Records to process:
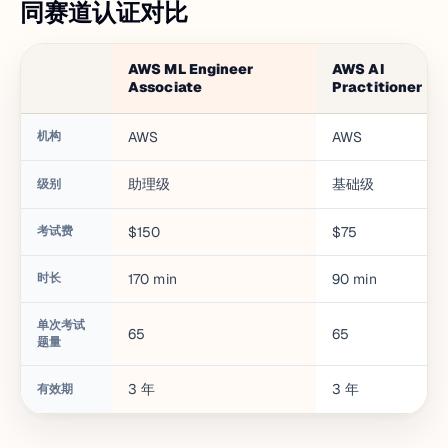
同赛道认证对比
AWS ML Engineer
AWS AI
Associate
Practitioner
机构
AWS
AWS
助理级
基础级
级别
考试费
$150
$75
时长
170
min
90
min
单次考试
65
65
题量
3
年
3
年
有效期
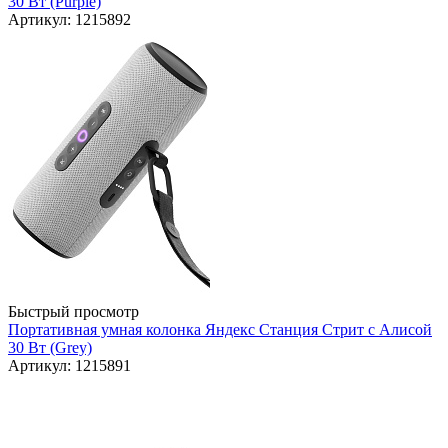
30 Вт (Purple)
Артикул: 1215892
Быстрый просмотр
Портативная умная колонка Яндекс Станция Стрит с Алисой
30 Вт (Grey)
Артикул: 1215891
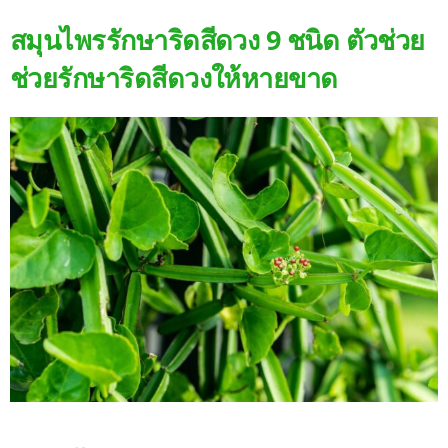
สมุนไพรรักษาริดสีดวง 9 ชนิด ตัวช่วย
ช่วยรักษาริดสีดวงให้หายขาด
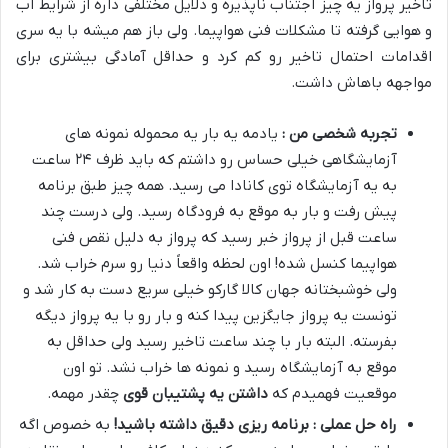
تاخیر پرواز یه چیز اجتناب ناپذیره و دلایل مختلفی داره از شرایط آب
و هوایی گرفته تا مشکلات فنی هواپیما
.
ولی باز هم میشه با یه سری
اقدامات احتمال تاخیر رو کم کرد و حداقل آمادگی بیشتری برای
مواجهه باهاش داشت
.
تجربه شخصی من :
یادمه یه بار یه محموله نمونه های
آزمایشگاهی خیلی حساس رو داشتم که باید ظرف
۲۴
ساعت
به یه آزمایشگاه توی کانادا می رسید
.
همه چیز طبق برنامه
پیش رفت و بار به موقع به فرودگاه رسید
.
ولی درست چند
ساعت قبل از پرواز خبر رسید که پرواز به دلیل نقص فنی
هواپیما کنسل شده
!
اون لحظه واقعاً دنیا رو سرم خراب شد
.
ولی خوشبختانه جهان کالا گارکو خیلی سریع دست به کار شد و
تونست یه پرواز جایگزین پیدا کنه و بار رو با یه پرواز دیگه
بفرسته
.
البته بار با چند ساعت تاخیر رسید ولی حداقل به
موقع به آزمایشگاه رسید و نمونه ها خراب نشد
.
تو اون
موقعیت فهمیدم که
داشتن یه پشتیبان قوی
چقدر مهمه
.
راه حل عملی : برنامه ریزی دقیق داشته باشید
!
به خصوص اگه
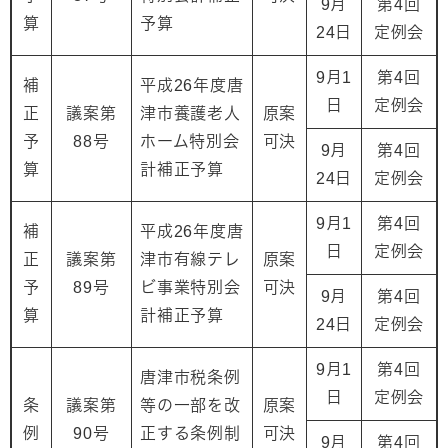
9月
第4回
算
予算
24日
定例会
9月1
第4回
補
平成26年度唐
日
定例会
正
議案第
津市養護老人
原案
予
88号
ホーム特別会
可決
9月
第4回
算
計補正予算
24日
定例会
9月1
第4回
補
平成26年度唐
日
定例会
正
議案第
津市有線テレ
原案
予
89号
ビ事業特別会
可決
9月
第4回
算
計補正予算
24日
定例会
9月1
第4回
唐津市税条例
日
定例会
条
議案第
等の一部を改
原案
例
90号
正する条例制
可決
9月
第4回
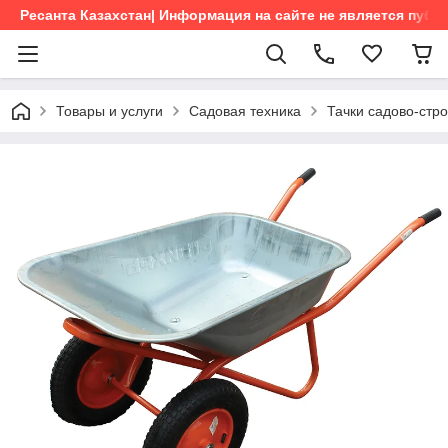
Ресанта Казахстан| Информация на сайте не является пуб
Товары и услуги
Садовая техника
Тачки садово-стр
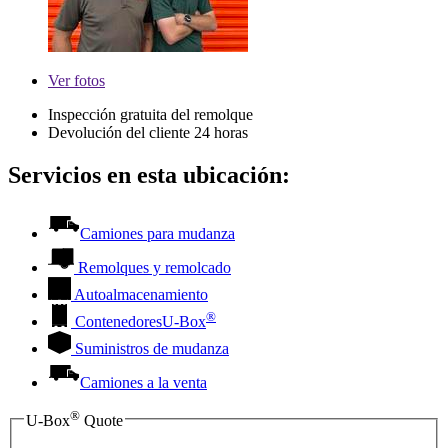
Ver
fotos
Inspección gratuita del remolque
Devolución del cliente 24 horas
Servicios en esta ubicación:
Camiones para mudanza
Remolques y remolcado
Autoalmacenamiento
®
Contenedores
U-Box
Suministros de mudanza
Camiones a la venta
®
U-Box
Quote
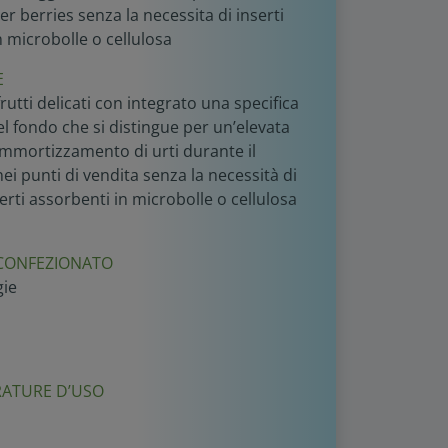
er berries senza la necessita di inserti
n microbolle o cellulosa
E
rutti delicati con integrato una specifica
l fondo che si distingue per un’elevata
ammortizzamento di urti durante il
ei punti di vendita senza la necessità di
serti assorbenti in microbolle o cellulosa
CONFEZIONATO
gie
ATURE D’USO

Work to complete: Reproduce the data above exactly, leaving each picture out.

Your response:
同赛道认证对比
AWS ML Engineer
AWS AI
Associate
Practitioner
机构
AWS
AWS
助理级
基础级
级别
考试费
$150
$75
时长
170
min
90
min
单次考试
65
65
题量
3
年
3
年
有效期
30 Вт (Purple)
Артикул: 1215892
Быстрый просмотр
Портативная умная колонка Яндекс Станция Стрит с Алисой
30 Вт (Grey)
Артикул: 1215891
สมุนไพรรักษาริดสีดวง 9 ชนิด ตัวช่วย
ช่วยรักษาริดสีดวงให้หายขาด
تاخیر پرواز یه چیز اجتناب ناپذیره و دلایل مختلفی داره از شرایط آب
و هوایی گرفته تا مشکلات فنی هواپیما
.
ولی باز هم میشه با یه سری
اقدامات احتمال تاخیر رو کم کرد و حداقل آمادگی بیشتری برای
مواجهه باهاش داشت
.
تجربه شخصی من :
یادمه یه بار یه محموله نمونه های
آزمایشگاهی خیلی حساس رو داشتم که باید ظرف
۲۴
ساعت
به یه آزمایشگاه توی کانادا می رسید
.
همه چیز طبق برنامه
پیش رفت و بار به موقع به فرودگاه رسید
.
ولی درست چند
ساعت قبل از پرواز خبر رسید که پرواز به دلیل نقص فنی
هواپیما کنسل شده
!
اون لحظه واقعاً دنیا رو سرم خراب شد
.
ولی خوشبختانه جهان کالا گارکو خیلی سریع دست به کار شد و
تونست یه پرواز جایگزین پیدا کنه و بار رو با یه پرواز دیگه
بفرسته
.
البته بار با چند ساعت تاخیر رسید ولی حداقل به
موقع به آزمایشگاه رسید و نمونه ها خراب نشد
.
تو اون
موقعیت فهمیدم که
داشتن یه پشتیبان قوی
چقدر مهمه
.
راه حل عملی : برنامه ریزی دقیق داشته باشید
!
به خصوص اگه
9月
第4回
算
予算
24日
定例会
9月1
第4回
補
平成26年度唐
日
定例会
正
議案第
津市養護老人
原案
予
88号
ホーム特別会
可決
9月
第4回
算
計補正予算
24日
定例会
9月1
第4回
補
平成26年度唐
日
定例会
正
議案第
津市有線テレ
原案
予
89号
ビ事業特別会
可決
9月
第4回
算
計補正予算
24日
定例会
9月1
第4回
唐津市税条例
日
定例会
条
議案第
等の一部を改
原案
例
90号
正する条例制
可決
9月
第4回
Ресанта Казахстан| Информация на сайте не является пуб
Товары и услуги
Садовая техника
Тачки садово-стр
Ver
fotos
Inspección gratuita del remolque
Devolución del cliente 24 horas
Servicios en esta ubicación:
Camiones para mudanza
Remolques y remolcado
Autoalmacenamiento
®
Contenedores
U-Box
Suministros de mudanza
Camiones a la venta
®
U-Box
Quote
er berries senza la necessita di inserti
n microbolle o cellulosa
E
rutti delicati con integrato una specifica
l fondo che si distingue per un’elevata
ammortizzamento di urti durante il
ei punti di vendita senza la necessità di
serti assorbenti in microbolle o cellulosa
CONFEZIONATO
gie
ATURE D’USO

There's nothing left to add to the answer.